During the first year of the pandemic, in 2020, 61.5% of the people arrested in prostitution cases were “johns,” or the buyers of sex. Just 24% were sex workers.

It’s a continuation of a strategy shift started by the NYPD in 2017, when greater efforts were made to prosecute the promoters of prostitution — many of them human traffickers — along with the customers who pay for the service.

But overall, prostitution arrests have “precipitously dropped” since 2014, according to statistics given to PIX11 News by the NYPD Office of Public Information.

In 2020, just 96 sex workers were arrested compared to 1,790 in 2014. In the same time period, 246 patrons of prostitution were arrested.
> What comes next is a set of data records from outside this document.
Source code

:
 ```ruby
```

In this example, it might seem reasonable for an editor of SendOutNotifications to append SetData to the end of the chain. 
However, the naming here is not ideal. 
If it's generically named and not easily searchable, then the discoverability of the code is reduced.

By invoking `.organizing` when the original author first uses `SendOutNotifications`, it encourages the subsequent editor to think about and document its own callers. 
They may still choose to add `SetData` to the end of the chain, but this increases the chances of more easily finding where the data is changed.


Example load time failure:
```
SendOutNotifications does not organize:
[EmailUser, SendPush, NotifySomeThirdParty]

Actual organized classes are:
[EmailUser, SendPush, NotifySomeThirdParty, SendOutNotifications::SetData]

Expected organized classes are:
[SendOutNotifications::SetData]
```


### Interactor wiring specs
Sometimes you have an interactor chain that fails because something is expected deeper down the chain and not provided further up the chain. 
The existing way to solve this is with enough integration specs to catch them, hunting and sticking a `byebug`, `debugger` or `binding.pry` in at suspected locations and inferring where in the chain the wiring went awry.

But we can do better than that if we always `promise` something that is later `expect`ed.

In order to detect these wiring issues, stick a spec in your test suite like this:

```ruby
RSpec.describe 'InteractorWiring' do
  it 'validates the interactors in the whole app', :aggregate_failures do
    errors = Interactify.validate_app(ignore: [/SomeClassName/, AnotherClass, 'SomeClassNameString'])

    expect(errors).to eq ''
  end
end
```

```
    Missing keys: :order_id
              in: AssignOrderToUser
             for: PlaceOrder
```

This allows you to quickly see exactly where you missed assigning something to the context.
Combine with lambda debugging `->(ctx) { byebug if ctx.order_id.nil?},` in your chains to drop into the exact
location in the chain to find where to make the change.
The NYPD Vice Squad utilizes undercover officers to post phony ads on websites advertising sex. When a prospective john responds to the ad, the cops send out a “Targeted Communication Deterrence Message.” 

Since 2018, “the NYPD has sent just under 19,000 such messages,” the department noted.

The NYPD told PIX11 News it has a mission to combat human trafficking, working to get emergency beds when it rescues a sex worker being forced to perform sexual acts against their will.

The department says members of the Vice Enforcement Unit have rescued 150 people since 2017 from trafficking situations, working with advocacy groups and other agencies to get them assistance.  

The Public Information Office said some vice investigators are so moved by the people they rescue that they often bring clothing, shoes and toiletries to them.